-- DATA SUPPLIED follows --

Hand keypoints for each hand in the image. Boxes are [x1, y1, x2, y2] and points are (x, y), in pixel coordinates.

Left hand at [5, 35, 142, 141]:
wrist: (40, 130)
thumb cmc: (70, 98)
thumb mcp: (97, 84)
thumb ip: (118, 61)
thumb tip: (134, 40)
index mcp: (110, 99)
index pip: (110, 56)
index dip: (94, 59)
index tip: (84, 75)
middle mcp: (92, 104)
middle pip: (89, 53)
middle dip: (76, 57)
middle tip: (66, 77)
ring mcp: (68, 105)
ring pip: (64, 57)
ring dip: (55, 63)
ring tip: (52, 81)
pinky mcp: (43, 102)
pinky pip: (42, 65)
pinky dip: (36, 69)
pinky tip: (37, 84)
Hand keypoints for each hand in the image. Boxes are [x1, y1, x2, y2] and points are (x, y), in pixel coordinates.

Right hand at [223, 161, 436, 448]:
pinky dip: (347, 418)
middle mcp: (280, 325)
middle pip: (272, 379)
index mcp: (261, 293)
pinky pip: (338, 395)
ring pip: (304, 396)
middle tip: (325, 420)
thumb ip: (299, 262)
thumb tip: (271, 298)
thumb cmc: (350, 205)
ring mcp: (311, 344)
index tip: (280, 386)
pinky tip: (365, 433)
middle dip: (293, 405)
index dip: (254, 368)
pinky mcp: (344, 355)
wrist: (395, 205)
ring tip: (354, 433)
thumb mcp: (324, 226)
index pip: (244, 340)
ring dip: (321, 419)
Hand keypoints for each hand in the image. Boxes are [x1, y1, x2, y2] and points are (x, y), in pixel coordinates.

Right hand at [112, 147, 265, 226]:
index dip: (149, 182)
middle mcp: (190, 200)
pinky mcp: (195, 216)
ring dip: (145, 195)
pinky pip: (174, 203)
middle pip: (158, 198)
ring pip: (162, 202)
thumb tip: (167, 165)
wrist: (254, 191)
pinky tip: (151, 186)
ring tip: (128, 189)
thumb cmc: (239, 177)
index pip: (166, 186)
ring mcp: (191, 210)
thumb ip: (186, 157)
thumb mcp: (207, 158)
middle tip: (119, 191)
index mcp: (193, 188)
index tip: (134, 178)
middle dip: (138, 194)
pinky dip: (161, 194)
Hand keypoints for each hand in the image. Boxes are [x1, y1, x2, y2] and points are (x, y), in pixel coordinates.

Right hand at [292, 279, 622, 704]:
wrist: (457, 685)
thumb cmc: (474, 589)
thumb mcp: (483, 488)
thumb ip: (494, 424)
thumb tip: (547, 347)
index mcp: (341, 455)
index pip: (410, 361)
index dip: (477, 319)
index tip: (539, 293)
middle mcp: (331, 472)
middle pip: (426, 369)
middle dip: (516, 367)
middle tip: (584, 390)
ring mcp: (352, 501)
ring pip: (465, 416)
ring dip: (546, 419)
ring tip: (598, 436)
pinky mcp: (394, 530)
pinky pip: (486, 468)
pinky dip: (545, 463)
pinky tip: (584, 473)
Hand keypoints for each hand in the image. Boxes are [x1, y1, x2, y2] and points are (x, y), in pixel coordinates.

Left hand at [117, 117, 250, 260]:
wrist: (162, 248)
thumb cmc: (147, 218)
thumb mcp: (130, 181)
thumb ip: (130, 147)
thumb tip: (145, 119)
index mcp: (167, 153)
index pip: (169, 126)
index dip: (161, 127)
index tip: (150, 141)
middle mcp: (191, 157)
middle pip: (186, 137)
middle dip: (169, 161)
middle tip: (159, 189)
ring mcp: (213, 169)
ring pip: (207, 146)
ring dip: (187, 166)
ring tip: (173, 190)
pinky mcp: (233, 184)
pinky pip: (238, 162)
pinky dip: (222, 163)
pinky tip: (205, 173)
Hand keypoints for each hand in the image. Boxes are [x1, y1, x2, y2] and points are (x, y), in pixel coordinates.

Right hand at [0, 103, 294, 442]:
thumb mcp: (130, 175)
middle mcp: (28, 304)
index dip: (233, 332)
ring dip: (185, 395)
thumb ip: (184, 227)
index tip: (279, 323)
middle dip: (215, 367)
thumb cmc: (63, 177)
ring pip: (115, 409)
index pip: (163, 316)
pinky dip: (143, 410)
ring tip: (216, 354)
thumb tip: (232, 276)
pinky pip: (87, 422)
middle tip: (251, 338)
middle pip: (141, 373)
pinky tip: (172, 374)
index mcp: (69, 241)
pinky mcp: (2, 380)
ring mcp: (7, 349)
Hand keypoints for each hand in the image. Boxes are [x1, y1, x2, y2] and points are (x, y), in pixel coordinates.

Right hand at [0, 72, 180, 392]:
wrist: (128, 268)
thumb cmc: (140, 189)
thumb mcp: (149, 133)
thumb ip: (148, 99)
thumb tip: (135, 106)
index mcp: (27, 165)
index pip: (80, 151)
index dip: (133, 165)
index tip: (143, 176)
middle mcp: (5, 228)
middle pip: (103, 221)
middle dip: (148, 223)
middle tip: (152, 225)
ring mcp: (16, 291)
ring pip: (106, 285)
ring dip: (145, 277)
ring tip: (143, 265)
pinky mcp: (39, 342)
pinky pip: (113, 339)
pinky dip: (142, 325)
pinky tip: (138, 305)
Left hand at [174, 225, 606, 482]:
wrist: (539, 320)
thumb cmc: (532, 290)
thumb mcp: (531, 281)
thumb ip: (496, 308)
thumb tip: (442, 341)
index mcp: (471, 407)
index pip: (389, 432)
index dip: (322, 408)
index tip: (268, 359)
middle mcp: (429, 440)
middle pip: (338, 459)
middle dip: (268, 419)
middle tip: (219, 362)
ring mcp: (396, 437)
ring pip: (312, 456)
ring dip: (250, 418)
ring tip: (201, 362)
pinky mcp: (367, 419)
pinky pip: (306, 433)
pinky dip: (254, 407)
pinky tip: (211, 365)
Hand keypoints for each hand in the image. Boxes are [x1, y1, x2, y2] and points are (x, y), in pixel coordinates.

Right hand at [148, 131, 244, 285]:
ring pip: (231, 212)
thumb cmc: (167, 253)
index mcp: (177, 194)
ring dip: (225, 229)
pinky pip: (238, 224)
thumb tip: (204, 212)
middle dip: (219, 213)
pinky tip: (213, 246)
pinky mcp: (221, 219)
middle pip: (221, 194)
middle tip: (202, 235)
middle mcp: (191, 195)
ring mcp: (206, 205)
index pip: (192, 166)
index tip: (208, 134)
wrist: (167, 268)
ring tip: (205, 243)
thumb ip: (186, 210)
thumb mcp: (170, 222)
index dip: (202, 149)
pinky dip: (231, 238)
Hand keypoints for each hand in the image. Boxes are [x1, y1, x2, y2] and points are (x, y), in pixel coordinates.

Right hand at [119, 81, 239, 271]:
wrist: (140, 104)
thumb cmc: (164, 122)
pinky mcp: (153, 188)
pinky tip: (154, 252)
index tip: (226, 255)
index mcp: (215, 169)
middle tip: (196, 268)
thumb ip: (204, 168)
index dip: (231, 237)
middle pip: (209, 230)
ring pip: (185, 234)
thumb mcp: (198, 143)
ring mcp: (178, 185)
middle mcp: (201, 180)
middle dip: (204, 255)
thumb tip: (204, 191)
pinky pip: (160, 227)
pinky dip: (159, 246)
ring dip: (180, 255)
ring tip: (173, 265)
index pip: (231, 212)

-- DATA SUPPLIED concluded --

__WHAT THIS TASK INVOLVES__: Starting at the line above that holds "thumb mcp: (207, 158)" and ending at the line that holds "pinky tip: (584, 473)", transcribe each line exactly and include no other lines.

__RESULT OF THE TASK__:
thumb mcp: (207, 158)
middle tip: (119, 191)
index mcp: (193, 188)
index tip: (134, 178)
middle dip: (138, 194)
pinky dip: (161, 194)
Hand keypoints for each hand in the image. Boxes are [x1, y1, x2, y2] and points are (x, y), in pixel coordinates.

Right hand at [292, 279, 622, 704]:
wrist: (457, 685)
thumb cmc: (474, 589)
thumb mcp: (483, 488)
thumb ip: (494, 424)
thumb tip: (547, 347)
index mcp: (341, 455)
index pip: (410, 361)
index dip: (477, 319)
index tip: (539, 293)
middle mcp: (331, 472)
middle pip: (426, 369)
middle dip: (516, 367)
middle tip: (584, 390)
ring mcp: (352, 501)
ring pip: (465, 416)
ring dip: (546, 419)
ring tip: (598, 436)
pinky mcp: (394, 530)
pinky pip: (486, 468)
pinky dip: (545, 463)
pinky tip: (584, 473)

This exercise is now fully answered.